I was reviewing Friedel-Crafts acylation this weekend actually and the book I was reading through made the point that H2O needed to be added afterward because the Lewis acid would wind up accepting electrons from the carbonyl if you didn’t. Is that a common step?
Also, if you do this in water, would the product actually be an enol?
It’s pretty standard procedure in organic chemistry to follow a reaction with an aqueous workup to remove salts, water-soluble byproducts, etc. so it’s kind of a moot point.
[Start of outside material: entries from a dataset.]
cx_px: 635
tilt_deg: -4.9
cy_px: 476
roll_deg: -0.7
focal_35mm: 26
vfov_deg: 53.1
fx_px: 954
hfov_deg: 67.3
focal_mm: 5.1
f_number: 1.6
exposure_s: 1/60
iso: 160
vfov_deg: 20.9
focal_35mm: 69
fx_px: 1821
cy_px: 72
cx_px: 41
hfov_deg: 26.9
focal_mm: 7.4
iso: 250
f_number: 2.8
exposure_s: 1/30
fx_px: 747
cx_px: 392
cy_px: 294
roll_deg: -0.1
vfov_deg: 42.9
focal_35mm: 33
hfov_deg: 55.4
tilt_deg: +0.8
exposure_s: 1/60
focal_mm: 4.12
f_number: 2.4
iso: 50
You wouldn’t want to do this in water with FeCl3 or AlCl3 because those Lewis acids will hydrolyze in that solvent – as will (importantly) the acid halide. There are ways to do it in water if absolutely desired, but generally it’s performed in organic solvents. Re: enolization, aromatic ketones will favor the enol form more than non-aromatic ketones, but the keto form still outnumbers the enol by at least (I’d guess) about 1000:1 or therabouts. Water would increase the rate of keto-enol interconversion but would not lead to dominance of the enol over the keto form.
Good questions
Is the reaction temperature should be at 0 degree Celsius for both benzene and Acyl chloride + FeCl3?
Just want to add some more info. on Friedel Crafts (F.C.)
To my knowledge:
All Activating groups are Electron Donating Groups (EDG) and are Ortho/Para directors.
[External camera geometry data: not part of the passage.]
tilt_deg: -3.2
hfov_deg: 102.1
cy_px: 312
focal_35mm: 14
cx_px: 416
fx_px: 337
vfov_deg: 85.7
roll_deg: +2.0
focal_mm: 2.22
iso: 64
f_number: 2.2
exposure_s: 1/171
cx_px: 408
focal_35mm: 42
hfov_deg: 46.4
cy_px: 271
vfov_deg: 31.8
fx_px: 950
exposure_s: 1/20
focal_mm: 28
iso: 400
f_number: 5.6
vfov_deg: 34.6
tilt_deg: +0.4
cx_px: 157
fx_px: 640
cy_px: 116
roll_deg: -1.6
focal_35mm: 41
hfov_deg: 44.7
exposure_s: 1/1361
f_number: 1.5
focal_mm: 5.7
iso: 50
Major product is Ortho, unless the Activating group or Electrophile is sterically hindered, then the Para is major product.
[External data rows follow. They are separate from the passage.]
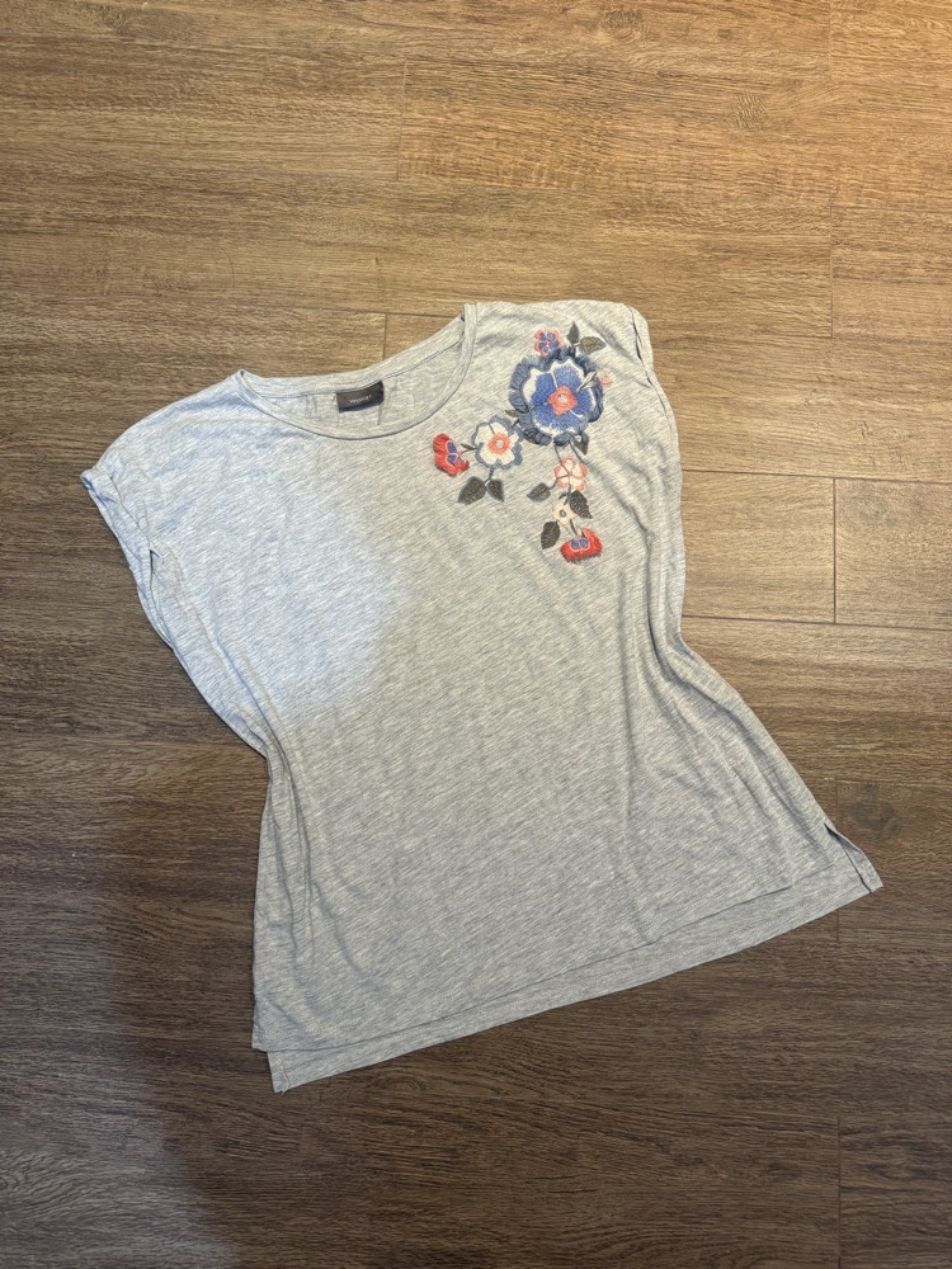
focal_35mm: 24
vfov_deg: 71.6
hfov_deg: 56.8
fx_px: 880
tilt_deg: -80.8
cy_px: 634
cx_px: 476
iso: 250
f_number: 1.78
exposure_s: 1/50
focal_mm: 6.76
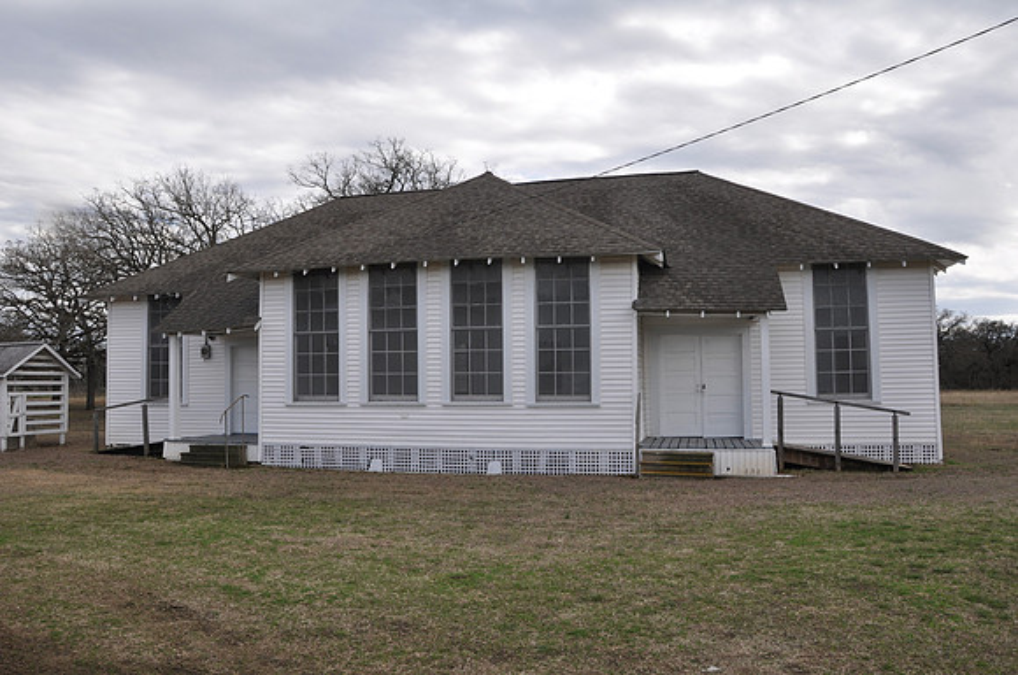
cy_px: 338
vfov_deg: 47.8
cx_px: 509
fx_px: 762
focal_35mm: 27
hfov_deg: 67.5
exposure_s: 1/125
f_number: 11
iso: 200
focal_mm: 18
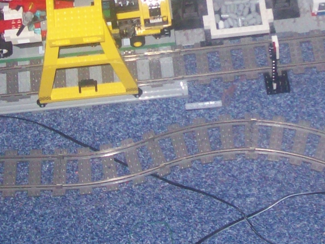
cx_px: 232
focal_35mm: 106
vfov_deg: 13.7
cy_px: -10
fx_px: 995
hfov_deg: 18.5
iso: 200
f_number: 2.7
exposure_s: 1/64
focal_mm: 6
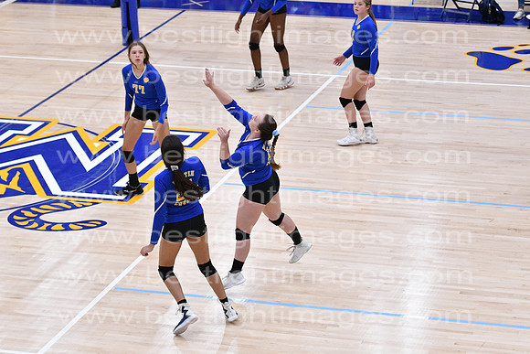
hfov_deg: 16.6
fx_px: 1811
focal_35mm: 123
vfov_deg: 11.2
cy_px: 177
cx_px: 265
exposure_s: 1/1000
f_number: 3.2
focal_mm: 82
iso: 6400
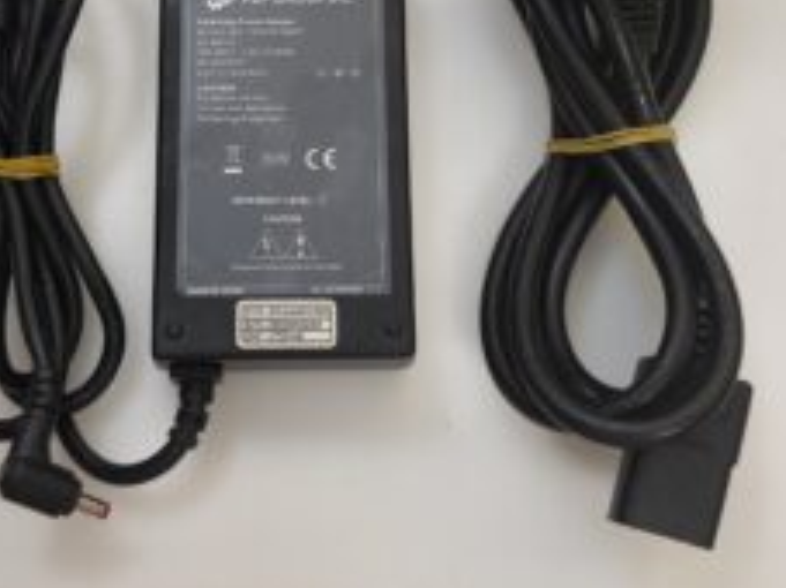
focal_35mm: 54
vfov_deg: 26.6
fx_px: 1225
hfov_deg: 35.4
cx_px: 305
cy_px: 144
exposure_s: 1/50
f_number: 1.6
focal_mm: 6.57
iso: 400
All Deactivating groups are Electron Withdrawing Groups (EWG) and are Para directors, except for Halogens. Halogens are Ortho and Para directors too, b/c Halogens can push electron density w/ resonance (lone pairs), making benzene rich in electrons at Ortho and Para positions.
All meta directing groups kill F.C. So N.R. Like an ex. in a video with NO2 group.
Resonance explains why Ortho, Para, or Meta attacks happen.
What are some reasons why acetylferrocene predominated in a Friedel Crafts reaction over ferrocene and diacetylferrocene? Some possible ways are that it was forced to completion (ferrocene) and that the tube wasn’t oven-dried (though I don’t see how the second is applicable).
what happens when you add 3 equivalent of aluminum chloride and 3 equivalent of acyl chloride on a benzene ring? do you pretty much form a benzene ring with three ketones attached two parra to each other and one ortho?
Under the normal conditions for this reaction which don’t involve any heating if you got a tri-substituted (or even a di-substituted) product at all it would be a minor product. If you managed to carry out three acylation reactions in succession though I’m sure they’d most likely be meta to each other.
PS. I love this reaction, even on thiophenes with activating groups on 3 and 4 positions I’ve still not got 2,5-polyacylation carrying out the reaction at ~ 10 degrees C
I am very glad that I came across your website for organic chem. I am studying it after a very long time and your mechanisms help me understand the rxns better.